▸ **WHAT YOU ARE ASKED TO DO**: Look through the material for lines with the word "pixels", and copy each one.

▸ **DATASET EXCERPTS**:
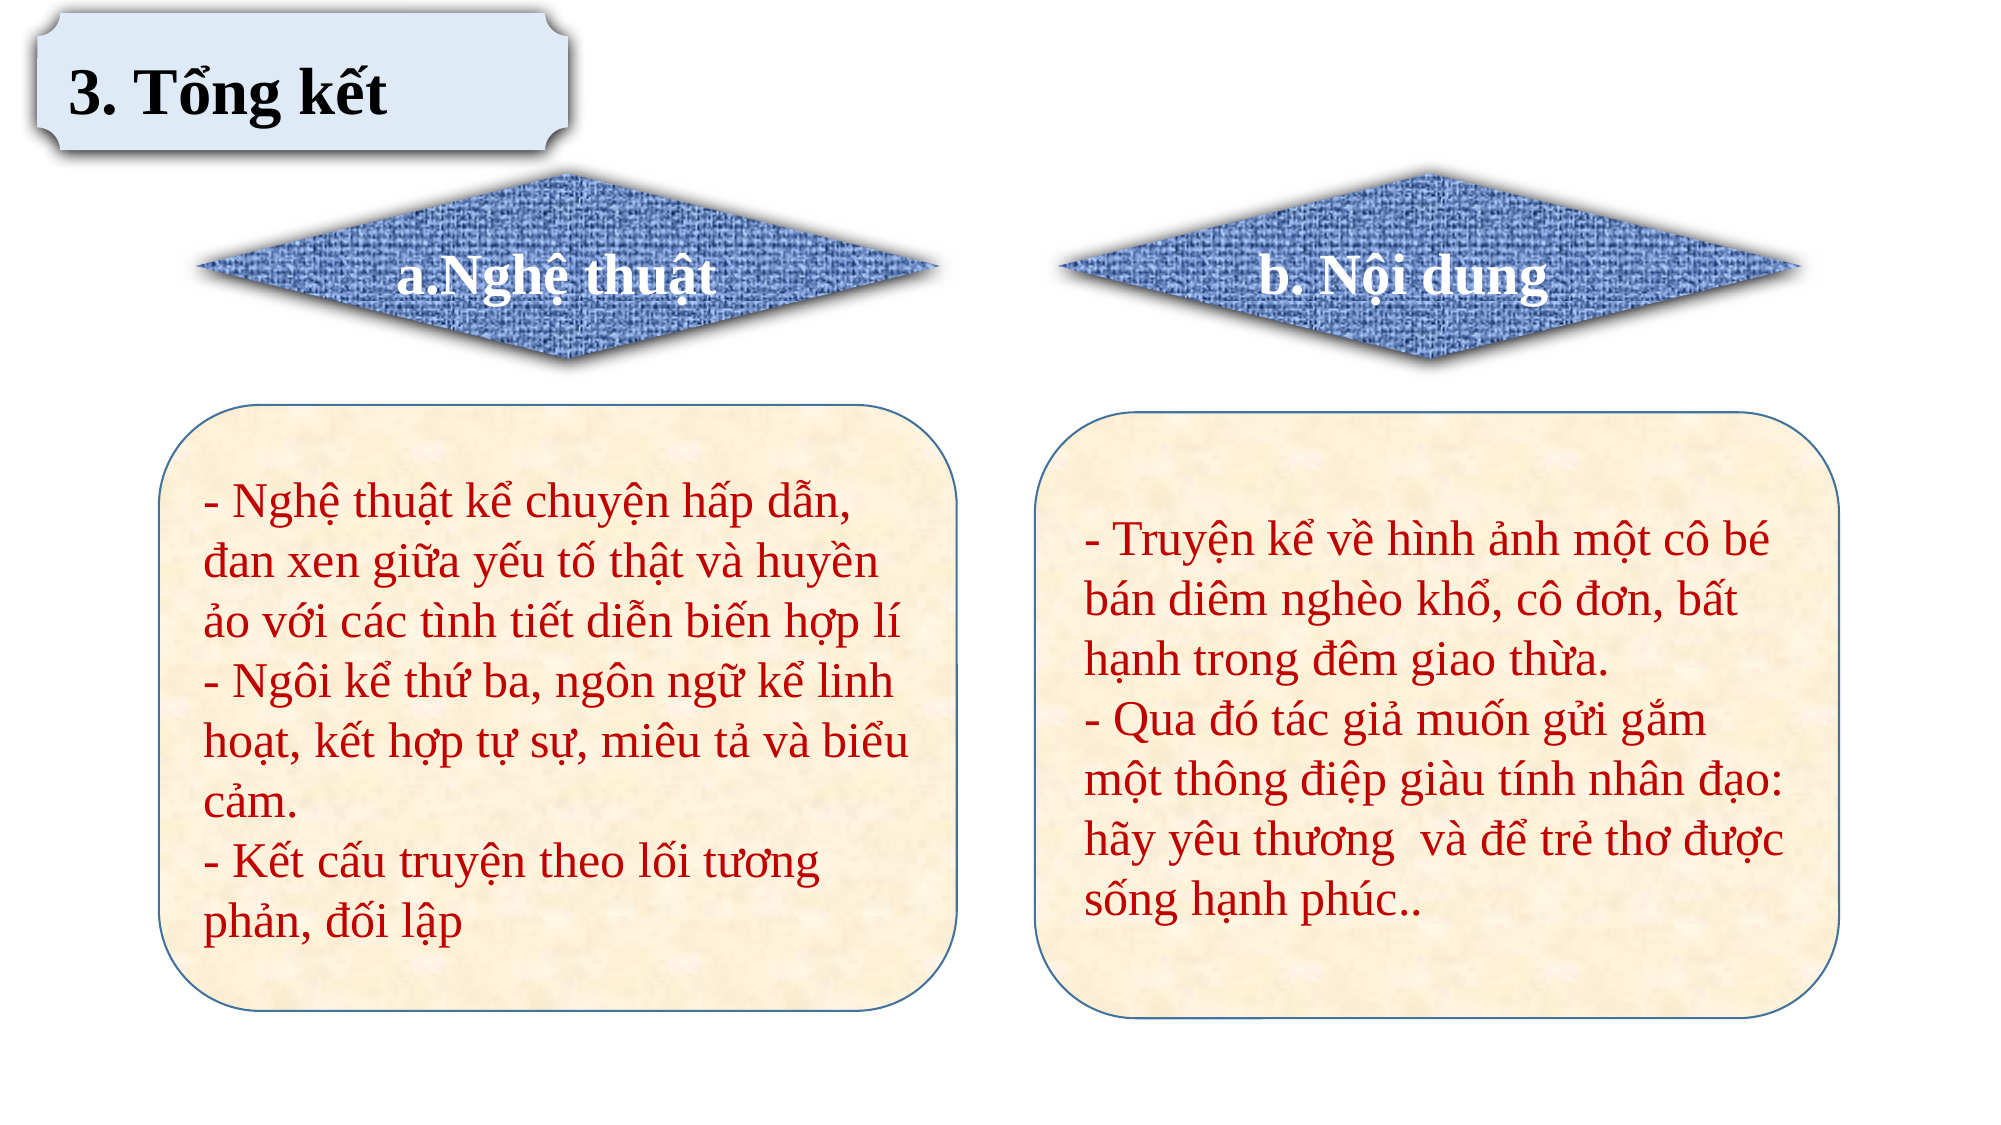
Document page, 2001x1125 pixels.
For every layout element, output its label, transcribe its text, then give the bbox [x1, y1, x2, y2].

==

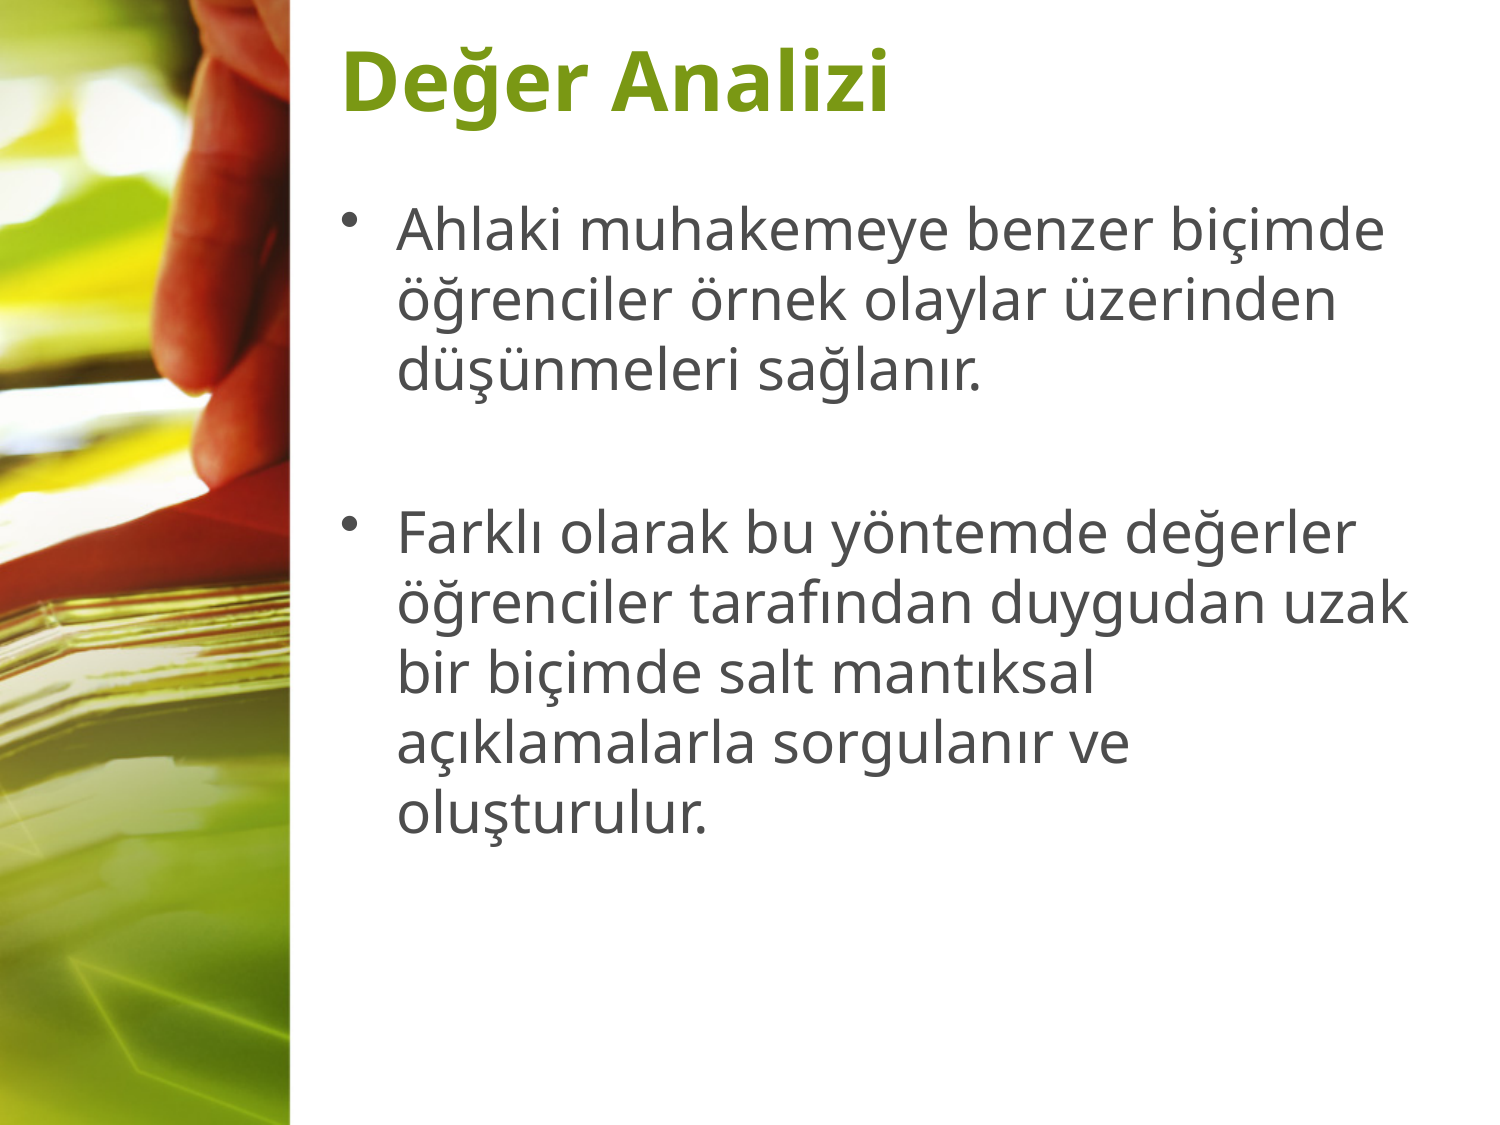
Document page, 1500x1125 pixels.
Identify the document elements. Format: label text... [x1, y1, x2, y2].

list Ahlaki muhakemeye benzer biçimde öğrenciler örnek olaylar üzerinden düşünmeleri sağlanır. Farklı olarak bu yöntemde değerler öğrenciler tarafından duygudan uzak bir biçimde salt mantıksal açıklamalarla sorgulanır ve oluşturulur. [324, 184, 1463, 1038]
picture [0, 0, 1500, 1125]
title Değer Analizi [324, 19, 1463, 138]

▸ **TASK RESULT**:
Document page, 2001x1125 pixels.
Document page, 1500x1125 pixels.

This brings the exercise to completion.